Emma distinguió al guardián calvo en la puerta de la iglesia, y apremió a Samuel para que se escondiese tras una columna.

—¿Qué pasa, es Christopher...? Vengo dispuesto a enfrentarme con él.

—No, no lo entendéis. Mi casa siempre está custodiada por tres hombres, antiguos militares y socios de Harris.

El vigía, extrañado de no encontrarla sentada, escudriñó cada banco y rincón.

—Uno de esos hombres está aquí. Si cuenta a mi marido que os ha visto, perderemos por siempre a nuestra hija. —Ante el gesto estupefacto de Samuel se apresuró a exponer la situación—: Cuando os fuisteis estaba encinta. En aquellos dichosos momentos que compartimos en la caseta concebimos a Elisabeth. Es una niña sana y fuerte. Samuel, debéis conocerla. Tuve que casarme con Harris para conservarla, para preservar el fruto del único amor que he tenido.

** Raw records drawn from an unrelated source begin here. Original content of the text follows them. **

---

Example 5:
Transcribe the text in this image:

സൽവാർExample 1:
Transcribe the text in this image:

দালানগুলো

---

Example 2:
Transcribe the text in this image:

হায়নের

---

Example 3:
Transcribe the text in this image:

Las investigaciones del guardián calvo llegaron a la columna donde se ocultaban. Al ver entre la penumbra la figura de Emma, se acercó con paso firme.

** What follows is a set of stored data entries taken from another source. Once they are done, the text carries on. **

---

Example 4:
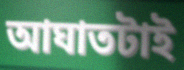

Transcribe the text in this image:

আঘাতটাই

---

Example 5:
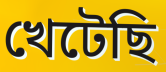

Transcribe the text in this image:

খেটেছি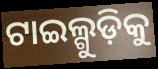
ଟାଇଲ୍ଗୁଡ଼ିକୁ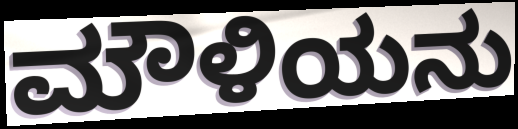
ಮೌಳಿಯನು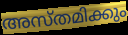
അസ്തമിക്കും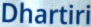
DhartiriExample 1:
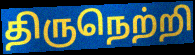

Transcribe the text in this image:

திருநெற்றி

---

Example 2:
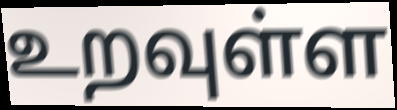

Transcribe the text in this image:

உறவுள்ள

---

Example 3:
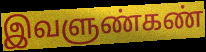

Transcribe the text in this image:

இவளுண்கண்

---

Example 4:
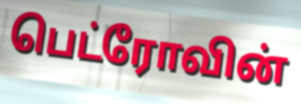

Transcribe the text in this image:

பெட்ரோவின்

—Señora, os he dicho que no habléis con...

Al contemplar la gran cicatriz, el gesto del hombre se tornó en hostilidad.

—Esto no le va a gustar nada al señor —ladró mientras retrocedía asustado.

La lentitud de los primeros pasos en los que se preguntaba si debía atacar o no a Samuel, dejó paso a la precipitación: había decidido ir a informar a Harris.